● WHAT TO WORK ON
**1.** From the tribute to Mr. Knight, return the passage between "He was married" and "of killing time.", inclusive.
**2.** Answer these questions from the tribute to Mr. Knight:
(a) In what year was he married?
(b) How many children did he and his wife have?
(c) How many years did he live?
**3.** Write what comes next in the tribute to Mr. Knight, picking up after its last sentence.

● SOURCE EXTRACT
┏━━

Among the honors that had come to him, membership in the following learned societies should be noted: Fellow of the Geological Society of America, member of the American Institute of Mining Engineers, member of the National Geographical Society.

Of his home relations it may be said that they illustrated the best in American domestic and social life. His parents survive him and are justly proud of the work that he had accomplished-for in his brief forty-four years he had more to his credit than most of the scientific men who are permitted to round out their three score years and ten.

He was married in 1889 to E. Emma Howell, a delightful and talented young woman whom he had known during his college career. The union proved a most happy one and the four promising children (one daughter and three sons) are the joy of the loving wife that mourns the loss of a tender and devoted husband.

The home of Mr. and Mrs. Knight was always open to their friends, and they took great pleasure in providing social occasions that should serve other purposes than merely that of killing time.

┗━━

Collected data
┏━━

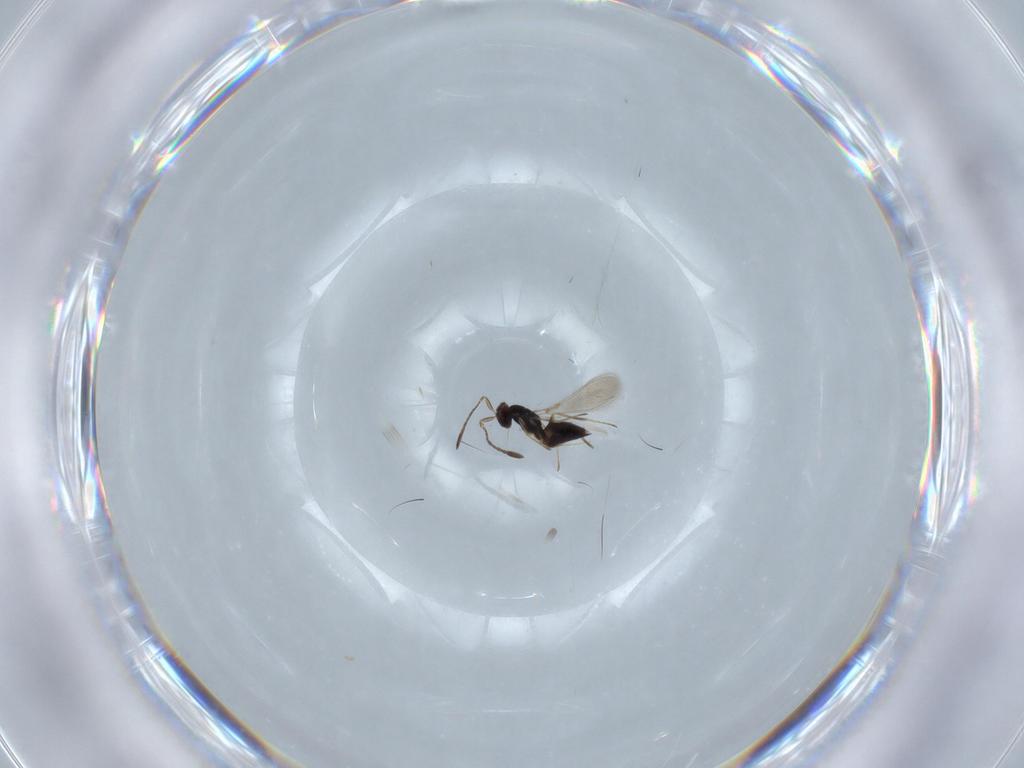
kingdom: Animalia
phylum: Arthropoda
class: Insecta
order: Hymenoptera
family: Mymaridae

┗━━

● RESULTS
**1.**
He was married in 1889 to E. Emma Howell, a delightful and talented young woman whom he had known during his college career. The union proved a most happy one and the four promising children (one daughter and three sons) are the joy of the loving wife that mourns the loss of a tender and devoted husband.

The home of Mr. and Mrs. Knight was always open to their friends, and they took great pleasure in providing social occasions that should serve other purposes than merely that of killing time.

**2.**
(a) 1889
(b) Four: one daughter and three sons
(c) Forty-four

**3.**
In the passing away of Professor Knight, on July 28, 1903, after a few days' illness from peritonitis, the family lost its hero, the community a choice citizen, the university an honored member, the state an important agent in its industrial development, the scientific world one who, having done much, was just on the threshold of

greater things, and the church a member who lived the religion that he professed. AVEN NELSON.

UNIVERSITY OF WYOMING,
LARAMIE, WYO.

A LIST OF PAPERS PUBLISHED BY WILBUR C. KNIGHT.

Bulletin No. 14, Wyoming Experiment Station, University of Wyoming; Geology of the Wyoming Experiment Farms, and Notes on the Mineral Resources of the State,' October, 1893.

'The Coal Mines of Wyoming,' Mineral Industry, 1894.

'Coal and Coal Measures of Wyoming,' 16th Annual Report, U. S. G. S., Part IV., 1894. 'A New Jurassic Plesiosaur from Wyoming,' SCIENCE, October 4, 1895.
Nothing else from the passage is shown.